4. Amazon avrebbe potuto prevedere i costi di eventuali risarcimenti di danni e di conseguenza decidere di
aumentare il costo dei servizi riservati ai venditori.
APPROFONDIMENTO-> L’OBSOLESCENZA PROGRAMMATA.
Con obsolescenza programmata si intende la tendenza di beni di consumo a divenire obsoleti rapidamente, portando il
loro proprietario a sostituirli anche dopo non molto tempo dall’acquisto. I prodotti possono diventare obsoleti alla fine del
loro ciclo di vita oppure quando vengono adottate specifiche tecniche produttive che hanno l’obiettivo di programmare
l’obsolescenza, di rendere cioè obsolescente il bene prima della fine del suo ciclo di vita. La prima forma di obsolescenza
programmata si registrò nel 1925, quando alcuni produttori si accordarono costituendo un cartello per ridurre il ciclo vitale
delle lampadine da 2500 ore a 1000. Con la diffusione dei software oggi è più semplice programmare l’obsolescenza, non
soltanto distribuendo beni sempre più avanzati ma anche facendo in modo che le più recenti versioni del software
installato rallentino il funzionamento del prodotto, spingendo il consumatore ad acquistarne uno nuovo. In Italia, hanno
avuto grande risonanza mediatica due diversi provvedimenti pronunciati dall’Autorità Garante della Concorrenza e del
Mercato nel 2018 contro Apple e Samsung che, con un aggiornamento software su due smartphone avevano provocato
gravi disfunzioni e ridotto le prestazioni. Inoltre, le due società avevano realizzato pratiche scorrette, inducendo i
consumatori a installare gli aggiornamenti su dispositivi non in grado di supportarli. Alle due imprese sono state applicate
delle sanzioni paria 5 milioni di euro a Samsung e 10 a Apple. Il rischio è che esse trovino più vantaggi nel pagare la
sanzione che rinunciare all’obsolescenza programmata dei loro smartphone. In Francia la questione è stata affrontata dal
legislatore nel 2015 con l’articolo 213-4-1 secondo cui la violazione di questa norma causerebbe 2 anni di reclusione e una
pena pecuniaria di 300.000 euro che può anche essere aumentata.

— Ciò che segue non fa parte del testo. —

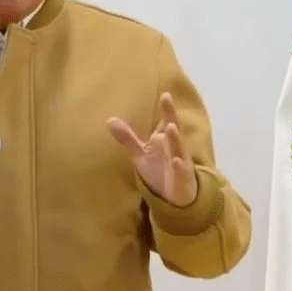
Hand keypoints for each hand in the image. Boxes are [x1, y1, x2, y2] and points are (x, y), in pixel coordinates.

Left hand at [107, 92, 197, 206]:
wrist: (175, 195)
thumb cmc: (159, 169)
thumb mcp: (141, 153)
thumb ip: (128, 137)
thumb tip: (109, 120)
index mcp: (166, 139)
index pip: (167, 120)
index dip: (167, 109)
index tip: (165, 94)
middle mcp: (175, 147)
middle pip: (173, 128)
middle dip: (171, 114)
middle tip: (167, 99)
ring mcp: (180, 161)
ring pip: (178, 148)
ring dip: (175, 138)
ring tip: (170, 126)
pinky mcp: (182, 177)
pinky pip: (180, 170)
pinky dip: (179, 165)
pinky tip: (175, 160)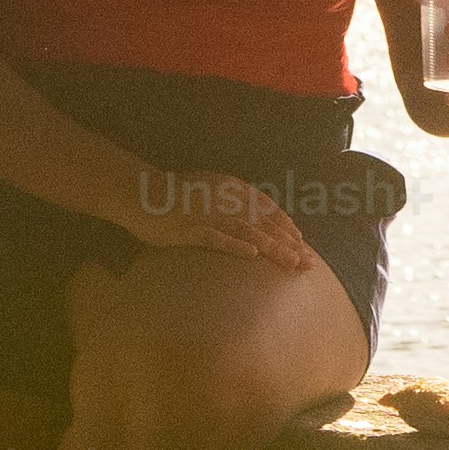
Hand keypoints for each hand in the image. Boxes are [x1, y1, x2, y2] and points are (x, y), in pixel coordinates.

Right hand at [120, 168, 316, 270]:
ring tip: (292, 262)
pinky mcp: (188, 227)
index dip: (286, 225)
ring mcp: (206, 212)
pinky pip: (215, 237)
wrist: (139, 192)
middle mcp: (223, 197)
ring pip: (247, 231)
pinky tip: (252, 255)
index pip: (266, 208)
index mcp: (231, 187)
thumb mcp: (210, 190)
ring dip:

La commissione europea ha manifestato l’intenzione di combattere l’obsolescenza programmata nella Direttiva
2019/771/UE promuovendo l’idea di un’estensione minima per della garanzia per i consumatori di beni, attualmente pari a
due anni, con lo scopo di incentivare i produttori a mettere sul mercato prodotti che durino più a lungo.